Son günlerde kendisinin itibarsızlaştırılarak, küçük düşürülmek istenmesine tepki gösteren Sakarya Bakkallar ve Bayiler Odası Başkanı Ahmet Akdardağan, hakkında gündeme getirilen söylenti ve haberlere konu olan iddialara cevap hakkını kullandığını belirterek, “Bu benim en doğal ve yasal hakkımdır” diye konuştu.

Başkan Akdardağan yaptığı açıklamada şu ifadelere yer verdi; “Bilindiği gibi SESOB Başkanlar Kurulu toplantısında Sebze ve Meyveciler Odası Başkanı ile yaşadığım tartışma doğrudur. Bu tartışma esnaflarımız adına yapılmış ve haksız rekabetin önlenmesi adına gerginlik yaşatmıştır. Bu gelişmeler yaşanırken, ortadaki yanlışlıklar ve gördüğüm lüzum üzerine 23 Mayıs 2016 tarihinde istifa ettiğimi tüm kamuoyuna duyurmuş ve resmi olarak SESOB’a iletmiş bulunmaktayım. SESOB Yönetimi de gerekeni yapmış ve istifamı kabul etmiştir.

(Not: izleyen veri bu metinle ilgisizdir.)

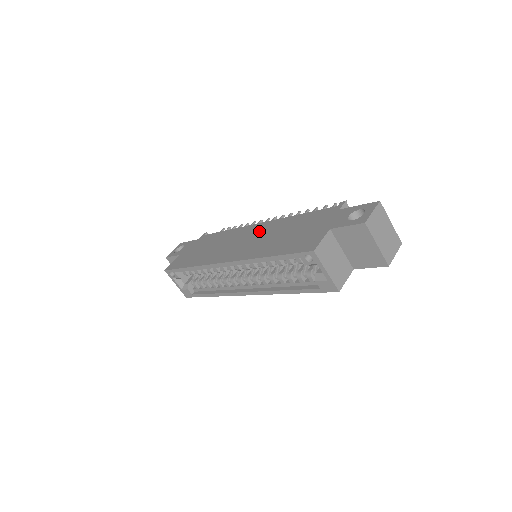
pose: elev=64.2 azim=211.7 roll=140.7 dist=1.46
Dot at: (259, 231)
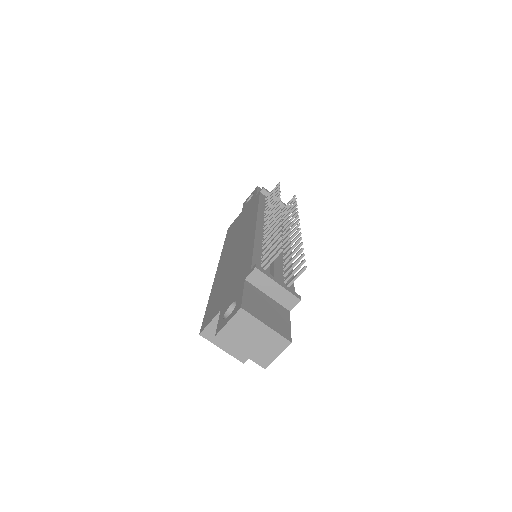
Dot at: (244, 240)
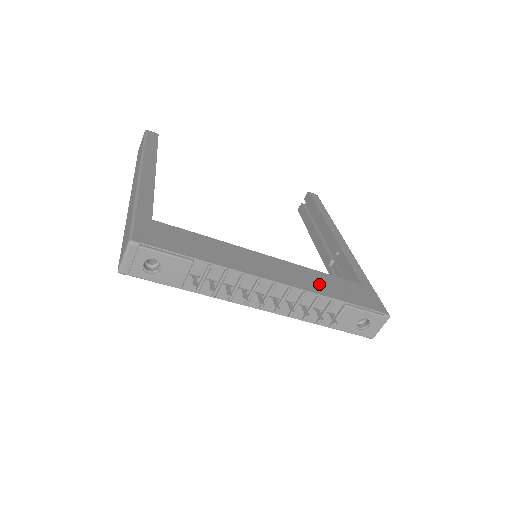
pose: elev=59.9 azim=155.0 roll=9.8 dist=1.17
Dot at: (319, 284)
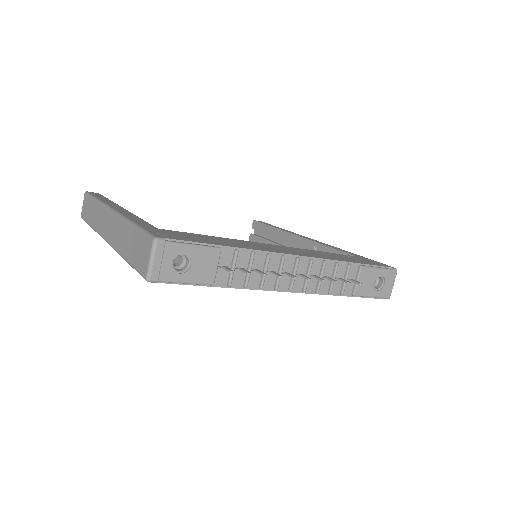
Dot at: (329, 256)
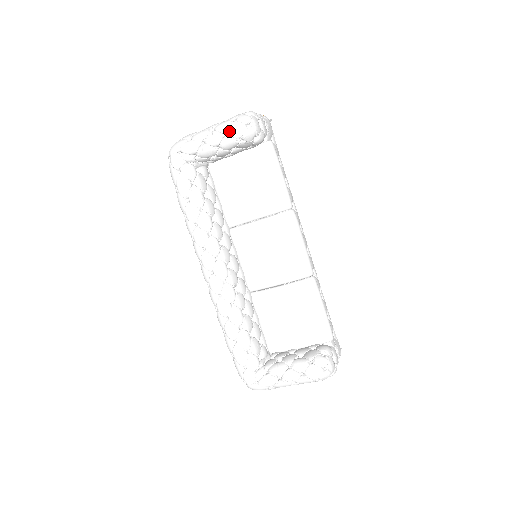
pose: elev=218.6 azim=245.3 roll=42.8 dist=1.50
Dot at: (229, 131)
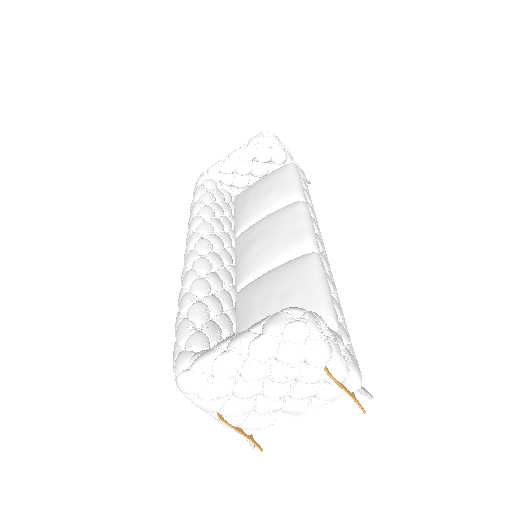
Dot at: (249, 141)
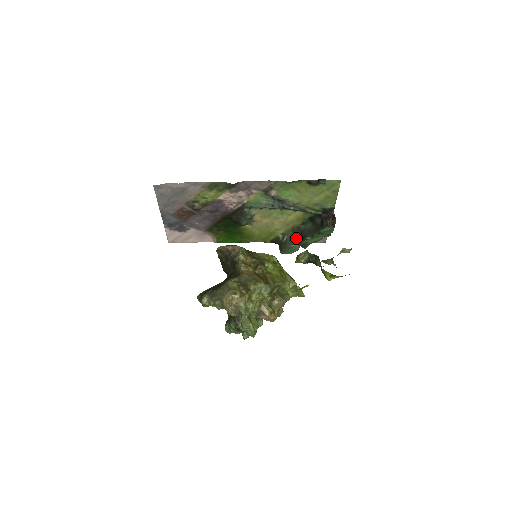
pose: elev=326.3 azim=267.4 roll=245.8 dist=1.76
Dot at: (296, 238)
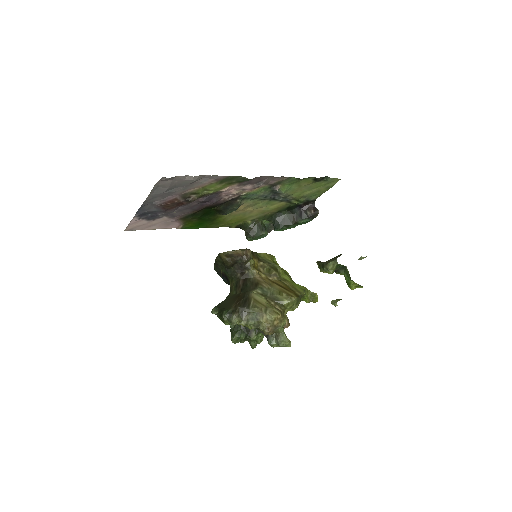
Dot at: (264, 224)
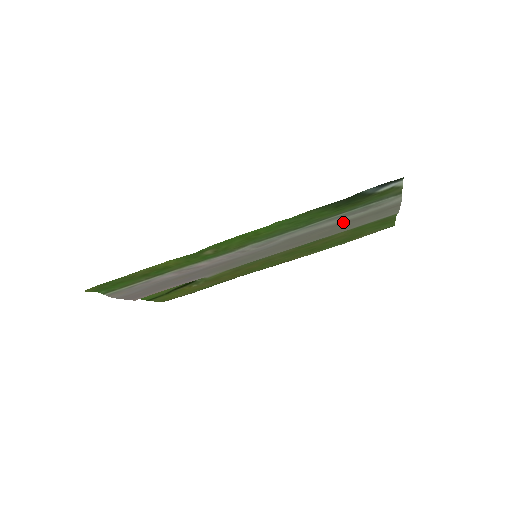
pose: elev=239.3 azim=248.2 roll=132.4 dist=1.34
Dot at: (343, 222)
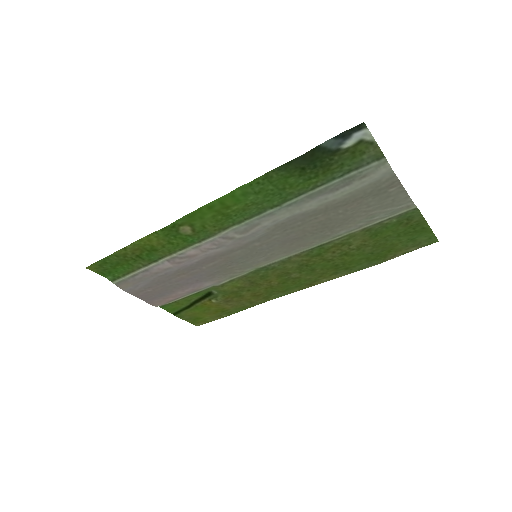
Dot at: (333, 205)
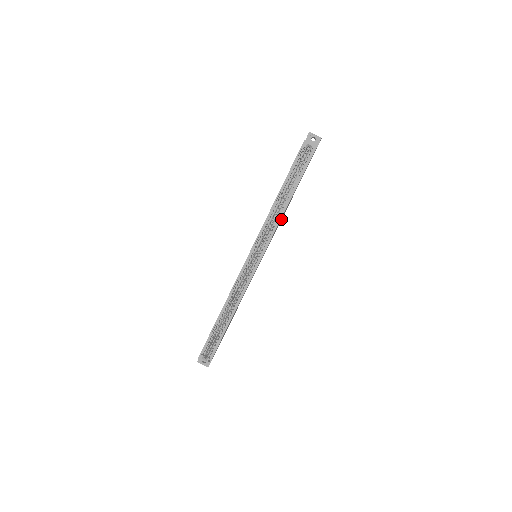
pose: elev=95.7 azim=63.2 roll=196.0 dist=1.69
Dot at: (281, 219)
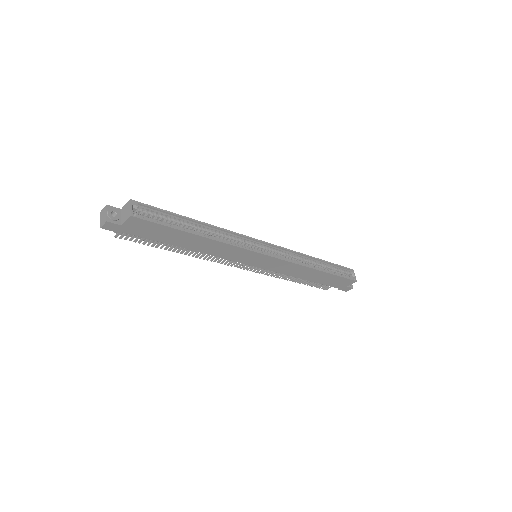
Dot at: (291, 274)
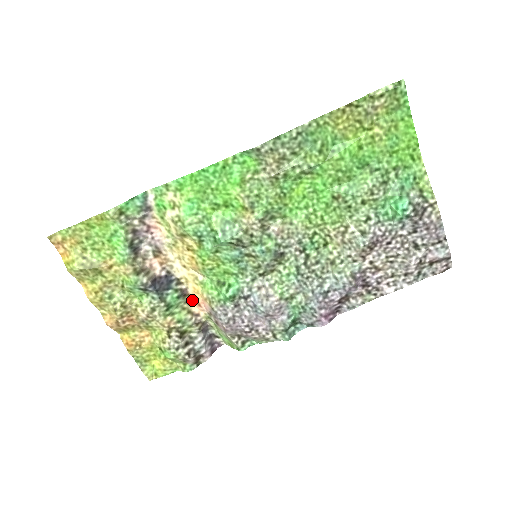
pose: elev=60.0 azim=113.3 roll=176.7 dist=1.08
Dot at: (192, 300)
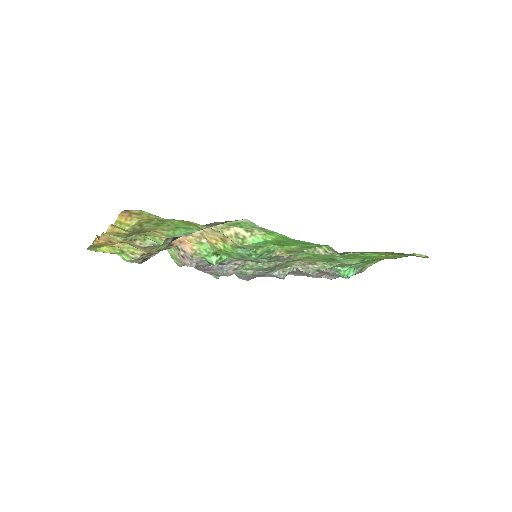
Dot at: (178, 238)
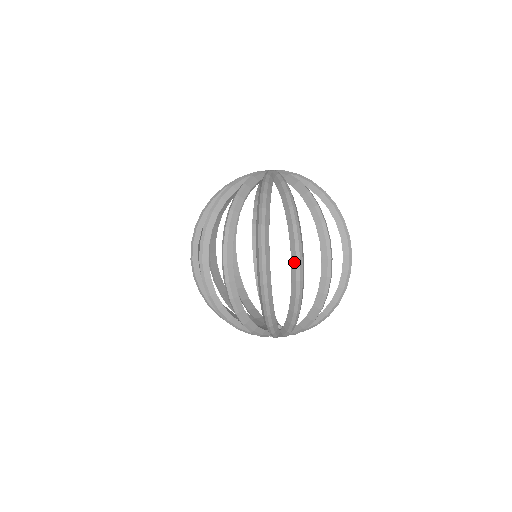
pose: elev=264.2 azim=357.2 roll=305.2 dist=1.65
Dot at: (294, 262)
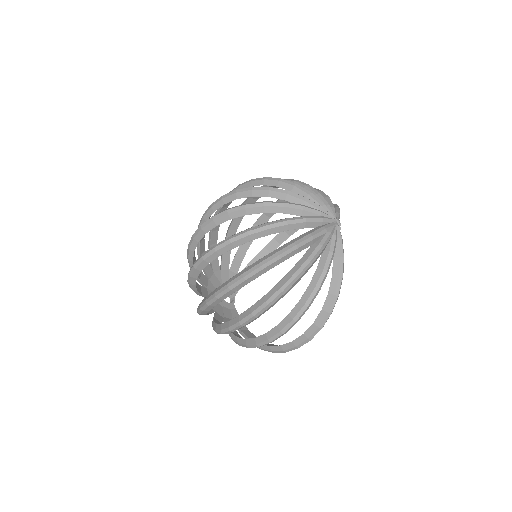
Dot at: (239, 319)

Söz konusu olan 6 yıllık huzur hakkı dediğimiz, (oturum ücretleri, harcırah v.s.) yasaların bize verdiği hakkın tarafıma verilmesini ben istemedim. Görev süresi içerisinde tahakkuk eden alacaklarımın Birlik Başkan'ı tarafından, resmi yazı ile istenmesi gerektiği tarafıma bildirilmiştir. Ben de hemen gerekeni yaptım ve avukatımız aracılığıyla huzur haklarımızın alınması için müracaatımızı yaptık. Hakların tarafımıza ödenmesini bekliyoruz. Kaldı ki ortada hukuka, kanun ve yönetmenliğe uygun olmayan bir durum da yoktur.
Durum böyle iken, küçük düşürücü bir şekilde el altından haberi basına vermek küçük hesaplar olduğu gibi sığ düşüncedir. Burada şahsıma tamamen karalama kampanyası başlatılmış bulunmakla birlikte, rencide edici tavırlar her geçen gün artmakta, internet medyası kullanılarak küçük düşürülme girişimleri yapılmaktadır. Ayrıca tüm oda başkanlarına kurum ve şahsımın alacaklarının bulunduğu bilgiler kağıda dökülmüş bir vaziyette fotokopi ile çoğaltılarak dağıtılmaktadır. Bu ne şaşkınlıktır? Bu durumdan kime ne? Yasal olmayan ne var?
Beni küçük düşürmek ve kamuoyu nezdinde bunu para için yaptığımı düşünmelerine sevk etmek için düzenlenmiş bir karalama kampanyası başlatılmıştır. Bu haberler ve söylentiler tamamen adımı karalamak ve beni kamuoyunda itibarsızlaştırarak küçük düşürmek adınadır. Ne olursa olsun, ben doğru bildiğimi söylemeye, doğru bildiğim yolda yürümeye devam edeceğim. Benim paraya, pula ve makama ihtiyacım olmadığını Sakaryalı olan herkes bilir. Sakarya'da herkes birbirini gayet iyi tanır ve herkes birbirini bilir. Temsil ettiğimiz esnafım adına, ahiliğin kültürü gereği Mevla’mdan sabır dileyerek işime bakacağım ve şu hadisi şerifle sözümü bitireceğim. Kim yalan sözü (yalan, gıybet, dedikodu gibi günah sözleri)ve onunla ameli terk etmezse (bilsin ki) onun yiyip içmesini bırakmasına Allah'ın ihtiyacı yoktur.”